▸ Text passage:

Throughout the lengthy and tumultuous history of China, no people among its oligarchy have been such an annoyance as are the Tibetans. Unlike neighbors such as Eastern Turkestan who contend with sporadic violence, Tibet poses no military threat to the People’s Republic of China.
Even so, Tibet is a challenge for China. Since 2009, across Tibet 127 young Tibetans set themselves on fire, calling for freedom for Tibet and the return of the Dalai Lama. These acts point to the fact that China physically controls Tibet but not the hearts and minds of the Tibetan people, and this unnerves the authorities of the Chinese regime.
In any other society, such unprecedented protests would lead to reflection and concerted attempts to redress grievances. Unfortunately for Tibet however, the response of the Chinese regime is the thud of the iron-fist coming down on the remains of the fiery protestors, their family members or their villages, an imposition of tighter news flow control and total lockdown.
The People’s Liberation Army (PLA) of China is serviced in Tibet by a network of airports and an expanding array of railway lines and all-weather roads for quick troop deployment making China’s military presence in Tibet unassailable. The state-subsidized economic boom that Beijing has sparked attracts the real “foot soldiers” of China- migrant workers who overwhelm the Tibetans in cities, towns, and in the job market. Chinese companies exploit at will Tibet’s vast and diverse untapped natural resources.

▸ Required work:
1. Translate this sentence from the passage on Tibet into Spanish: "Even so, Tibet is a challenge for China."
2. Write the next part of the passage on Tibet, picking up after its final sentence.

▸ Recorded information:
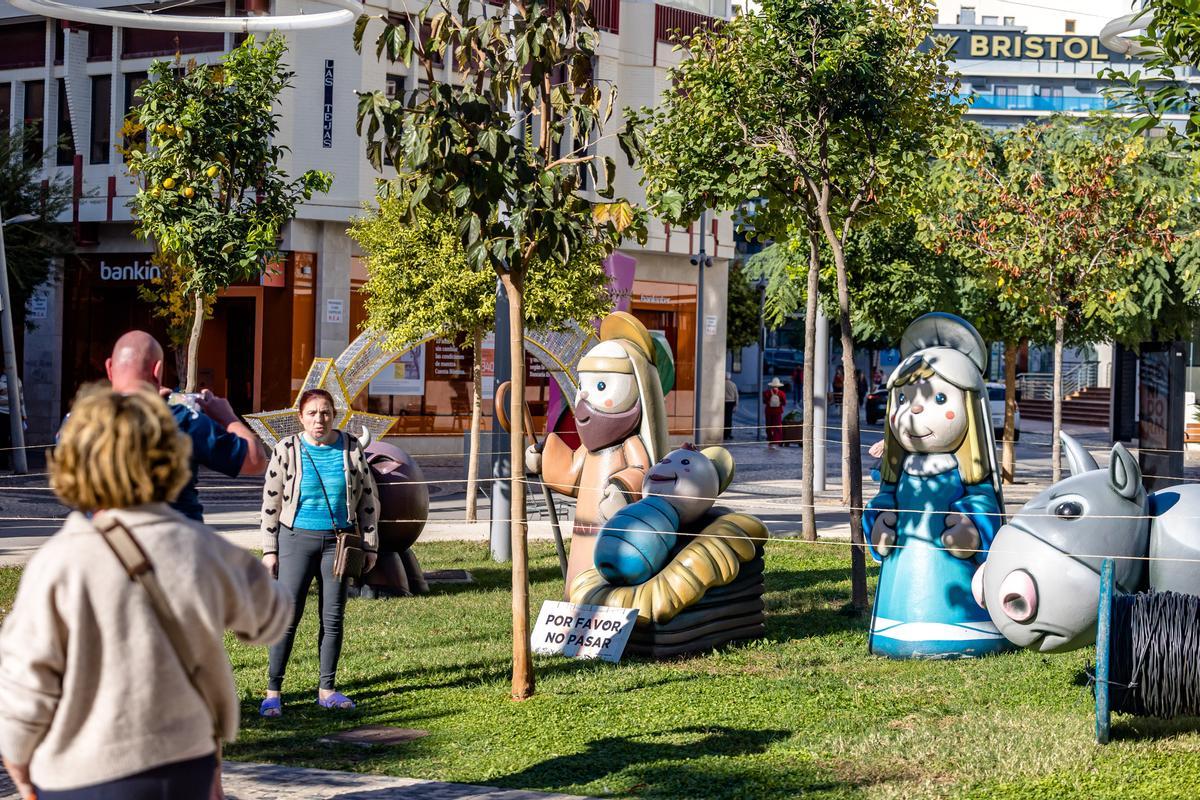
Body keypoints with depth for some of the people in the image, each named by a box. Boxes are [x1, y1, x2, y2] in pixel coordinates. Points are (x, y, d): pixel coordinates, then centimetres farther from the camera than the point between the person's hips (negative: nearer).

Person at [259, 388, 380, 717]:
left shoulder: (351, 448, 2)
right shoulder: (287, 450, -3)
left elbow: (368, 497, 9)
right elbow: (271, 501, 1)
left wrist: (370, 545, 7)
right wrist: (269, 550, -1)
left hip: (337, 541, 2)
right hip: (297, 539, -2)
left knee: (333, 618, 7)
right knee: (287, 616, -6)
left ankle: (327, 690, 17)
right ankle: (273, 692, -1)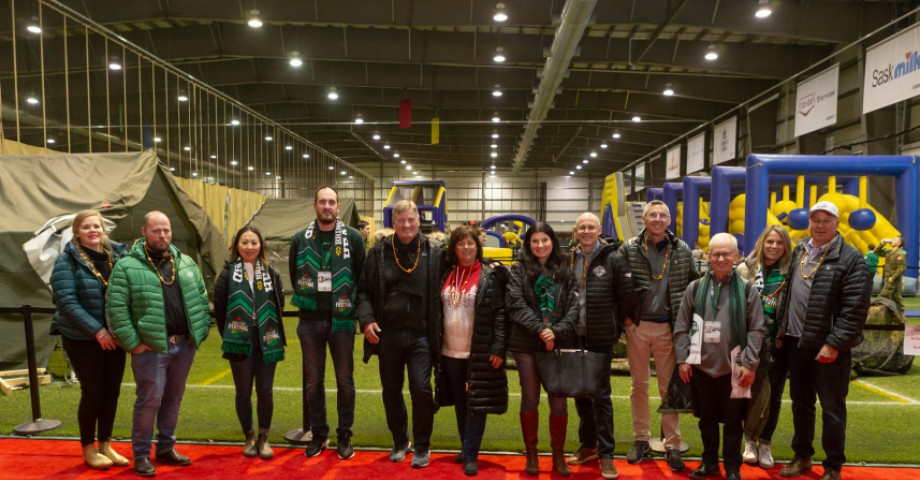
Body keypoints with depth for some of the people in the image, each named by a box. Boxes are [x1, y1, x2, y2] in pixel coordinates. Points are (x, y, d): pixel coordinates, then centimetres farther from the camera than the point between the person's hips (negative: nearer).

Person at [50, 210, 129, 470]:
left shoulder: (117, 254, 3)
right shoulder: (67, 259, -10)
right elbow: (66, 301, -15)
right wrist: (97, 331, -19)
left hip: (113, 336, 4)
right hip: (82, 338, -4)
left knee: (112, 391, 10)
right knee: (93, 391, 2)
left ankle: (105, 444, 27)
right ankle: (88, 448, 22)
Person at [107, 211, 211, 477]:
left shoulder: (186, 263, 9)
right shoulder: (127, 266, -7)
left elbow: (202, 298, 14)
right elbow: (116, 309, -11)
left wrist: (201, 332, 6)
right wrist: (133, 344, -12)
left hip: (184, 345, 5)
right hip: (151, 348, -5)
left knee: (174, 399, 15)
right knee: (150, 400, 0)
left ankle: (166, 448, 30)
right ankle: (141, 454, 18)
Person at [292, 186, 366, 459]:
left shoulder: (353, 237, -3)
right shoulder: (300, 239, 4)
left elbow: (363, 276, -1)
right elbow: (294, 276, 11)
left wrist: (350, 305, -2)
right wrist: (308, 302, 7)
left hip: (342, 320, -2)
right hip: (310, 320, 2)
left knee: (345, 380, 7)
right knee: (313, 381, 10)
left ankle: (344, 435, 21)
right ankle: (318, 434, 25)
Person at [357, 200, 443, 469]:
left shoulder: (434, 254, 0)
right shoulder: (379, 253, 3)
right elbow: (364, 290, 6)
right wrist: (366, 320, -5)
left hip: (420, 336, -2)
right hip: (388, 335, 2)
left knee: (421, 390, -5)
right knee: (391, 391, 13)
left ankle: (422, 447, 16)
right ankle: (400, 442, 33)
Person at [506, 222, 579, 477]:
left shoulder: (565, 270, 8)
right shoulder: (519, 268, 3)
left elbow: (574, 306, 2)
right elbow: (514, 303, -7)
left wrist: (557, 331, -13)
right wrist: (540, 329, -15)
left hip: (560, 344, 1)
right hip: (526, 344, -1)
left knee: (559, 401, 4)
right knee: (530, 399, 6)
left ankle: (558, 455, 21)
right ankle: (531, 454, 21)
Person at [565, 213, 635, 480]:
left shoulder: (613, 259, -6)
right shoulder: (568, 260, 5)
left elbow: (627, 296, -3)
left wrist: (615, 325, 2)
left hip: (601, 338, -4)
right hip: (574, 337, 4)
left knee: (600, 394, 1)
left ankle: (606, 453, 13)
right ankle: (588, 445, 28)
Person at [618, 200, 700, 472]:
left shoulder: (682, 250, 2)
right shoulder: (629, 249, -3)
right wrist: (625, 316, -2)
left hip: (669, 327, 0)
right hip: (637, 326, 0)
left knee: (669, 386, 6)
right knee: (639, 384, 9)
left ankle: (672, 445, 16)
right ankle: (641, 440, 22)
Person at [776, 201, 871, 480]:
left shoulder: (850, 259, -9)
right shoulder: (799, 252, 10)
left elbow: (855, 309, -15)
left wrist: (834, 344, -18)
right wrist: (782, 331, 11)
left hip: (829, 347, -6)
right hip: (796, 343, 6)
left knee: (832, 409, 5)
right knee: (801, 404, 17)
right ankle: (802, 457, 32)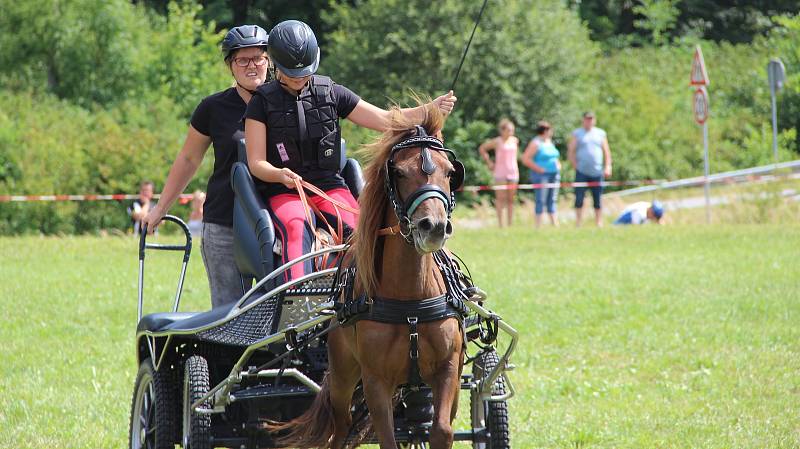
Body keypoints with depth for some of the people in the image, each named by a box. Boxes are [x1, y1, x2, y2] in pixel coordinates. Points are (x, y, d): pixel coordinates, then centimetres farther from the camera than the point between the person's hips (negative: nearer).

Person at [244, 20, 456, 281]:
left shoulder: (331, 93, 10)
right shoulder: (263, 102, 3)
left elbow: (384, 120, 10)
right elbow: (256, 163, -2)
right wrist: (280, 175, -26)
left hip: (329, 186, 3)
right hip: (283, 192, -3)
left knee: (360, 229, -28)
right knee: (297, 230, -36)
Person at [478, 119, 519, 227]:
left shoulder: (515, 141, 9)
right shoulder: (497, 142, -5)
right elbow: (482, 149, 4)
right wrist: (489, 162, 1)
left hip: (513, 172, 5)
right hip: (500, 173, -5)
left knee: (511, 199, 5)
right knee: (500, 198, -6)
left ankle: (509, 223, 9)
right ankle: (500, 224, -6)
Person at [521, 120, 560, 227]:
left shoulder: (549, 142, 16)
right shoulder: (536, 143, -9)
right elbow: (525, 159, -15)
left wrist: (558, 165, 12)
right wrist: (539, 169, -16)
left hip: (554, 174, 8)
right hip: (542, 175, -8)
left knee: (552, 201, 9)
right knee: (541, 201, -8)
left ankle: (555, 224, 10)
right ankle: (538, 226, -6)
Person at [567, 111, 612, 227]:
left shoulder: (600, 133, 13)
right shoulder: (577, 134, 7)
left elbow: (606, 152, 14)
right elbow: (570, 152, 4)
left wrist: (608, 167, 3)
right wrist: (575, 166, -5)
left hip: (597, 173, 2)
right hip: (582, 173, -2)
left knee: (598, 200, 3)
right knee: (579, 199, -6)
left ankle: (599, 223, 9)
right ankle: (578, 223, -2)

▸ Task-by-task outputs:
1. Aun así, el Tíbet es un desafío para China.

2.
And all this happens in an ideological and spiritual vacuum with a “frontier town attitude”. The Chinese communist regime offers no guiding light and no moral compass and the moral vacuum has spawned all the major domestic problems in Tibet that plagues China today: entrenched almost institutionalized corruption, rising inequality, vicious land grabs and poisoned rivers.
Firmly under Chinese control, Tibet was incorporated into the People’s Republic of China in 1951 when the 17-Point Agreement was signed between Lhasa (under duress) and Beijing. Although Tibetan protests question the legality of the Agreement, all governments, including the Dalai Lama and the Central Tibetan Administration, do not question China’s sovereignty over Tibet.
But for the Chinese regime, this is not enough. The reach to control Tibet extends even to those who are in exile.